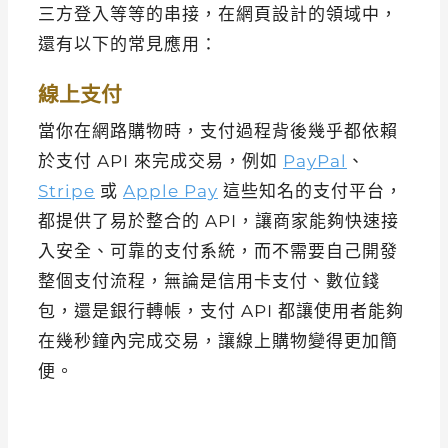
三方登入等等的串接，在網頁設計的領域中，
還有以下的常見應用：
線上支付
當你在網路購物時，支付過程背後幾乎都依賴
於支付 API 來完成交易，例如
PayPal
、
Stripe
或
Apple Pay
這些知名的支付平台，
都提供了易於整合的 API，讓商家能夠快速接
入安全、可靠的支付系統，而不需要自己開發
整個支付流程，無論是信用卡支付、數位錢
包，還是銀行轉帳，支付 API 都讓使用者能夠
在幾秒鐘內完成交易，讓線上購物變得更加簡
便。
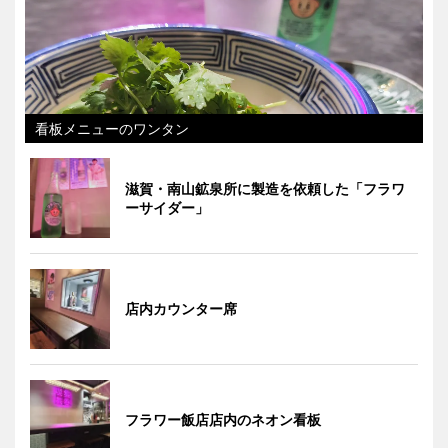
看板メニューのワンタン
滋賀・南山鉱泉所に製造を依頼した「フラワ
ーサイダー」
店内カウンター席
フラワー飯店店内のネオン看板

........

Description of the task: Reproduce every line of text from the records above, word for word, and leave out the pictures.

Output for this task:
三方登入等等的串接，在網頁設計的領域中，
還有以下的常見應用：
線上支付
當你在網路購物時，支付過程背後幾乎都依賴
於支付 API 來完成交易，例如
PayPal
、
Stripe
或
Apple Pay
這些知名的支付平台，
都提供了易於整合的 API，讓商家能夠快速接
入安全、可靠的支付系統，而不需要自己開發
整個支付流程，無論是信用卡支付、數位錢
包，還是銀行轉帳，支付 API 都讓使用者能夠
在幾秒鐘內完成交易，讓線上購物變得更加簡
便。
看板メニューのワンタン
滋賀・南山鉱泉所に製造を依頼した「フラワ
ーサイダー」
店内カウンター席
フラワー飯店店内のネオン看板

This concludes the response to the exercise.